### [Written instruction]
Replace "Talk 'N Text" with "TNT" in the records from the line with "High Hopes: The" to the line with "June 15 (vs.", and write out those lines with nothing else changed. Leave the pictures out.

Dataset entries
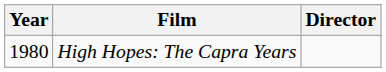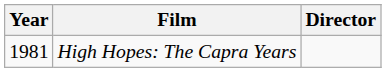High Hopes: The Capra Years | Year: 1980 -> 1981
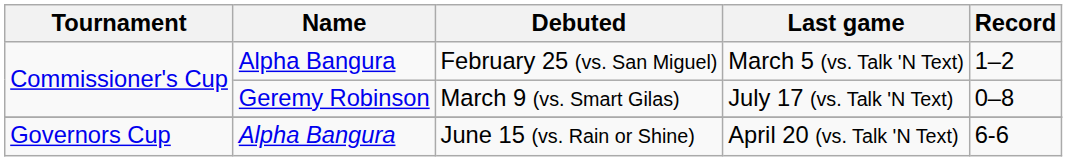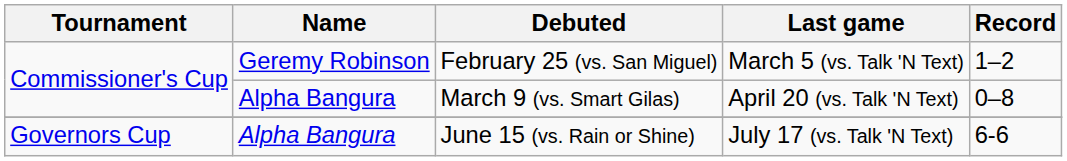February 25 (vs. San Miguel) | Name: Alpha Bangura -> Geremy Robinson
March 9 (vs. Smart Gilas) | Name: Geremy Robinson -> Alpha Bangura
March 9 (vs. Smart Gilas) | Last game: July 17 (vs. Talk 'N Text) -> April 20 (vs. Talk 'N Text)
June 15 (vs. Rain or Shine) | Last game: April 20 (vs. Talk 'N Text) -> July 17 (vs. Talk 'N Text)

---

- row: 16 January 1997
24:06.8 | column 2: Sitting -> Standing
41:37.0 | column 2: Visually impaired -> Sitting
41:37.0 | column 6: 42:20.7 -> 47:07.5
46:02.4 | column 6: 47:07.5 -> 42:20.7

### [Exercise response]
High Hopes: The Capra Years | Year: 1980 -> 1981
February 25 (vs. San Miguel) | Name: Alpha Bangura -> Geremy Robinson
March 9 (vs. Smart Gilas) | Name: Geremy Robinson -> Alpha Bangura
March 9 (vs. Smart Gilas) | Last game: July 17 (vs. TNT) -> April 20 (vs. TNT)
June 15 (vs. Rain or Shine) | Last game: April 20 (vs. TNT) -> July 17 (vs. TNT)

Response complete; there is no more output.